I was waiting for the nurse to call me for another follow-up appointment to ask to see their doctor instead because there is a medication that helps if the herbs fail and I wanted the prescription. For whatever reason, they didn’t call when they were supposed to and my supply was decreasing even more. Finally when I did manage to speak to a nurse 4 days later she gave me the runaround saying it was impossible my supply had decreased, I was fine when they saw me, the doctor is really busy and probably can’t see me, etc… really?! This is the HELP we are offered in this damn province?
As soon as I got off the phone with the nurse, beyond pissed off, I called my OB’s office and left a message with one of their nurses explaining the trouble I had been having. A couple of hours later, my OB was calling the prescription in to the pharmacy for me without even seeing me! I have been on the medication for 3 days now and have seen a mild increase in supply, but definitely an improvement. They say to give it a good week to work, but we are considering our options anyhow just in case.

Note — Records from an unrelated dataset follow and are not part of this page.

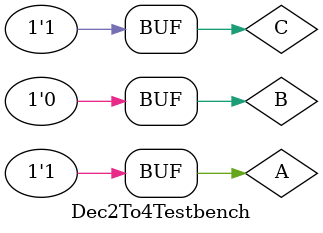
<source format=v>
`timescale 1ns / 1ps


module Dec2To4Testbench ();
reg A, B, C; // a reg for each input to the simple circuit
wire [0:3]Y;
// DUT module instantiation
Dec2to4 d(.Y(Y), .en(C), .in(A),.in(B));

// Stimuli Generator
    initial begin // Initial block executes only once at start of simulation
    A = 1'b0; B = 1'b1; C = 1'b0;
    #100 // delay of 100 nanoseconds
    A = 1'b0; B = 1'b1; C = 1'b1;
    #100 // delay of 100 nanoseconds
    A = 1'b1; B = 1'b0; C = 1'b0;
    #100 // delay of 100 nanoseconds
    A = 1'b1; B = 1'b0; C = 1'b1;
    
    end
endmodule

</source>
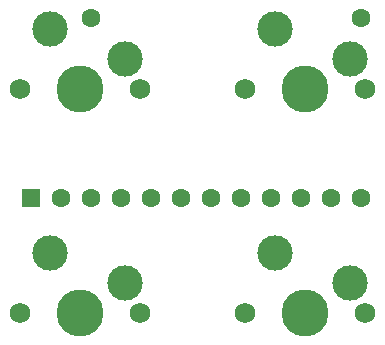
<source format=gbr>
G04 #@! TF.GenerationSoftware,KiCad,Pcbnew,(5.1.5)-3*
G04 #@! TF.CreationDate,2021-06-22T16:47:51-05:00*
G04 #@! TF.ProjectId,BigSwitch,42696753-7769-4746-9368-2e6b69636164,rev?*
G04 #@! TF.SameCoordinates,Original*
G04 #@! TF.FileFunction,Soldermask,Bot*
G04 #@! TF.FilePolarity,Negative*
%FSLAX46Y46*%
G04 Gerber Fmt 4.6, Leading zero omitted, Abs format (unit mm)*
G04 Created by KiCad (PCBNEW (5.1.5)-3) date 2021-06-22 16:47:51*
%MOMM*%
%LPD*%
G04 APERTURE LIST*
%ADD10C,1.600000*%
%ADD11R,1.600000X1.600000*%
%ADD12C,1.750000*%
%ADD13C,3.000000*%
%ADD14C,3.987800*%
G04 APERTURE END LIST*
D10*
X202438000Y-93472000D03*
X225298000Y-93472000D03*
X225298000Y-108712000D03*
X222758000Y-108712000D03*
X220218000Y-108712000D03*
X217678000Y-108712000D03*
X215138000Y-108712000D03*
X212598000Y-108712000D03*
X210058000Y-108712000D03*
X207518000Y-108712000D03*
X204978000Y-108712000D03*
X202438000Y-108712000D03*
X199898000Y-108712000D03*
D11*
X197358000Y-108712000D03*
D12*
X215519000Y-118491000D03*
X225679000Y-118491000D03*
D13*
X224409000Y-115951000D03*
D14*
X220599000Y-118491000D03*
D13*
X218059000Y-113411000D03*
D12*
X196396000Y-118491000D03*
X206556000Y-118491000D03*
D13*
X205286000Y-115951000D03*
D14*
X201476000Y-118491000D03*
D13*
X198936000Y-113411000D03*
D12*
X215519000Y-99501001D03*
X225679000Y-99501001D03*
D13*
X224409000Y-96961001D03*
D14*
X220599000Y-99501001D03*
D13*
X218059000Y-94421001D03*
D12*
X196396000Y-99501001D03*
X206556000Y-99501001D03*
D13*
X205286000Y-96961001D03*
D14*
X201476000Y-99501001D03*
D13*
X198936000Y-94421001D03*
M02*

</source>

Plan A was to breastfeed exclusively, no bottles. Plan B was to pump and give her bottles if she couldn’t fix her latch early on. Now, Plan C is to be realistic and realize that this breastfeeding thing might not work out and we may have no choice but to use formula only – and that’s ok! If we have to go with Plan C, we have decided to buy the Baby Brezza to make our lives simpler as well. It’s like the Tassimo/Keurig of bottle making and is as simple as a press of a button. To be honest, I kind of want to buy one anyhow because they are kind of cool!
So now we wait. I will stay on the medication for a couple of weeks and hope to see an improvement. I see my OB at the end of the month and, if I make it that long, I will discuss my options with her to see if she has any other ideas before making the switch completely.
I am still hoping for some form of Plan A or B, but if Plan C comes into effect I just hope the Baby Brezza will still be on sale after the holidays!